Engineer & Entrepreneur Robert Kay Shares What Inventors Need to Know Before Taking a Product to Market
Ready to launch your product? Not so fast, says engineer and entrepreneur Robert Kay.
January is when a huge portion of the U.S. population begins working frantically on their New Year’s resolutions. The gyms are full, healthy foods are flying off the shelves, and new businesses are being launched all across America. Many of those newly minted entrepreneurs are launching their first business ever, and in many cases, it’s based on a product they’ve invented.
While it can be easy to get excited and eagerly jump in with both feet, engineer and entrepreneur Robert Kay warns not so fast.
“It is a common failing with entrepreneurs,” he says, “that the excitement and the motivation and the passion often leads them to overlook the important issues of business first, which is to make sure there really is an audience and a market for their product. So they often skip that part in favor of the passion.” It’s a downfall, he says, that derails many early entrepreneurs. This is what he deals with every day at his engineering firm, Elite Engineering, serving clients ranging from one-person startups all the way up to Fortune 50 giants.
How Much Does It REALLY Cost to Make?
When Kay speaks, inventors listen because of his extensive engineering background. He’s solved complex problems on tech, medical, and defense projects and can even boast of his work being sent to space as part of the Apollo 15 and Apollo 16 space programs (Although he usually downplays his own accomplishments, so you may have to drag those stories out of him). Instead of talking about himself, he focuses on his team and the work they’re doing.
Kay says that inventors often get so excited about solving the problem that they forget to figure out if there’s a big enough market willing to pay for a product that solves that particular problem in the first place. They also then forget to ask if it can be solved profitably.
He recalls working with marine specialist Paige Murphy, who was interested in cultivating new coral and had the idea of building a robot that looked like a crab that could clamber around and clean off the algae. After talking with her, it became very clear that she didn’t really fully understand what it takes to build a robot, especially one whose sole function is to operate underwater.
It was only after they consulted that he was able to explain to her that the kind of robot she was looking for would be a multimillion-dollar project. “Everybody just assumes these things, they’re only 10 bucks a pop,” says Kay. “Well, they miss that there’s millions of man hours in developing some of this stuff. It is a common failing with entrepreneurs where their excitement and passion drives them to skip the important business questions and jump right into the ‘fun’ part. This is a huge mistake that hurts them down the road.”

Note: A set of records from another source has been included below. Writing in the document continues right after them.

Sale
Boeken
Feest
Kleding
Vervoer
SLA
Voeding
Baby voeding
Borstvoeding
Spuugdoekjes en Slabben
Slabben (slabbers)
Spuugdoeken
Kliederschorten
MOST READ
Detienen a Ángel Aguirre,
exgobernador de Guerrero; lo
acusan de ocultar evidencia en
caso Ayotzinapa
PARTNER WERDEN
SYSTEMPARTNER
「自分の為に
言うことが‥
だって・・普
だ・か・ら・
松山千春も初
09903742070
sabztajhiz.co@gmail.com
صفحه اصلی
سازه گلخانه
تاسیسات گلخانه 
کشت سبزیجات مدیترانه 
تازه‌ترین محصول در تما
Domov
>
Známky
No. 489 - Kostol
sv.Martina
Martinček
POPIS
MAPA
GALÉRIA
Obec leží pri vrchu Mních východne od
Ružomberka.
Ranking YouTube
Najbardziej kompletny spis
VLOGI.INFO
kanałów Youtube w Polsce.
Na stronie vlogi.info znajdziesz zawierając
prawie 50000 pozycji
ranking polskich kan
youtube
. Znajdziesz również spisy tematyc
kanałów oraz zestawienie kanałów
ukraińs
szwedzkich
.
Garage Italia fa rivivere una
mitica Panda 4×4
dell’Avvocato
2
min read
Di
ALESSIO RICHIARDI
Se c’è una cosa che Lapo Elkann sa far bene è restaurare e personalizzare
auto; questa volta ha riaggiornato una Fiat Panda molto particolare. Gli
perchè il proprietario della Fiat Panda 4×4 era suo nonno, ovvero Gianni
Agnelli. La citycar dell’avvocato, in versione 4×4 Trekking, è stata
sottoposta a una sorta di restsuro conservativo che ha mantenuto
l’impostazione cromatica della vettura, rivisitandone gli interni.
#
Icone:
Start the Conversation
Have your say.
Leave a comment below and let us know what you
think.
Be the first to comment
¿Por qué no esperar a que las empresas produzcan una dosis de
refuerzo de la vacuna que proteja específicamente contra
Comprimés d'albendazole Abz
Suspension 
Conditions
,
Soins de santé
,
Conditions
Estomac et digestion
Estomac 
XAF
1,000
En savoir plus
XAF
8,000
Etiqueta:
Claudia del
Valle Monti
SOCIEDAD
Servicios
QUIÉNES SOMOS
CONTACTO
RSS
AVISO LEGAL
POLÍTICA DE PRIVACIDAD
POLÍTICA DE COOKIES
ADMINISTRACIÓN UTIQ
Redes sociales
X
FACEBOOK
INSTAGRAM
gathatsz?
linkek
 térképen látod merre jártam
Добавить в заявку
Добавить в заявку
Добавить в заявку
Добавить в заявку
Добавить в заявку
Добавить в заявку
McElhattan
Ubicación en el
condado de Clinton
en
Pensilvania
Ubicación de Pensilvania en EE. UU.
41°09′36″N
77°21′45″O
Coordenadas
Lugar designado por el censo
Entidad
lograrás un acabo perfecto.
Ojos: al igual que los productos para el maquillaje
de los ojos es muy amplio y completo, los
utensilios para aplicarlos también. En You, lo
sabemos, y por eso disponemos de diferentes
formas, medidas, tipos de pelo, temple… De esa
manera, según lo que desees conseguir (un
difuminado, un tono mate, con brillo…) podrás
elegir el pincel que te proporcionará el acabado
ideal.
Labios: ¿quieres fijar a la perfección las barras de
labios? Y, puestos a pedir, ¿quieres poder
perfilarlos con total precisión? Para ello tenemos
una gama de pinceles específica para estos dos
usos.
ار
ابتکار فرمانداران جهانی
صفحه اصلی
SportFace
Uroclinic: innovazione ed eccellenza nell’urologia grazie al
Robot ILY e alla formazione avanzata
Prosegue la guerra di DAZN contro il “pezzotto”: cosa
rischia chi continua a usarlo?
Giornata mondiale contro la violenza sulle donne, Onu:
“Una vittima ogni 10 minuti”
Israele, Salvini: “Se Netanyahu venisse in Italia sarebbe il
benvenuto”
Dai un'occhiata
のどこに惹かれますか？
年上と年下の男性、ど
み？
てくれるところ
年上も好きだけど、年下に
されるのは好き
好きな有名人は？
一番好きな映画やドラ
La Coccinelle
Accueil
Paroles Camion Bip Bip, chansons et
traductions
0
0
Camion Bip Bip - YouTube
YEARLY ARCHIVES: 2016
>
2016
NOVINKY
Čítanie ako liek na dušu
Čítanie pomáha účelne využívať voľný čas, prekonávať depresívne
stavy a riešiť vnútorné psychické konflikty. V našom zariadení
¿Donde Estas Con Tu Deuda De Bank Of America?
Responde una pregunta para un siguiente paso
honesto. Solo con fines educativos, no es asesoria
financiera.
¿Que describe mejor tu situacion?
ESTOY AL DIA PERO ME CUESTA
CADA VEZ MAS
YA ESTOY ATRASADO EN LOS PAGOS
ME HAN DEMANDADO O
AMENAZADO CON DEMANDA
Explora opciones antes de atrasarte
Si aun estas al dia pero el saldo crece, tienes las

What Language Are You Speaking?
Kay also explains that many of the “engineering” challenges that inventors face in taking their products to market are actually planning or communication challenges. He goes on to say that most of them can be completely avoided.
“It takes a certain skill set on both sides,” he explains. “For instance, clients and engineers typically speak a different language. Not that they both aren’t speaking English or Spanish or Chinese, but their slang is so different it can deter progress. It’s just how they’ve each been trained, so it’s important that both try to ‘translate’ their language into something the other party will understand. It’s also important to understand that both sides will have certain knowledge and assumptions.”
Kay referenced a jewelry company he works with, saying the company was asking for a machine that needed to produce commonly shaped gems but acknowledging his firm didn’t know what shapes those gems needed to be. “The trick there was to explain it in, I won’t say non-engineering terms, but to try to get them to understand the risks and that we saw the risks so they could see that we had value right away. So what that really did was begin to build a relationship where they could ask plain questions, and get answers they could make sense of and understand.“
Find a Firm That Cares
Simply having a great idea does not guarantee success, Kay says. It’s got to be important to the public, able to be financed, and have the backing of an engineering firm that cares.
“One of the things that people overlook is the value of building the relationship where you can see by the way they talk to you, the way they interact, answer your questions, you can see that that engineering team is going to become part of your team,” Kay says.
“If the client finds out why the company does what they do, that’s probably the biggest qualifier that you should use. If they’re strictly hired mercenaries, they’re not going to care about your product. One of the things that’s different about us is we’re not hired mercenaries. We actually become the external engineering team and we care about whether or not things work. We care that you’re successful. So we’re on this journey together.”
Kay shared a moving story about his own journey that exemplifies this concept perfectly, in which the passing of his late wife led to a significant cultural shift in his own engineering firm. To honor his former spouse and business partner, Kay set his firm on the new mission of serving its clients in a way that would make her proud. That’s the best kind of motivation someone could have.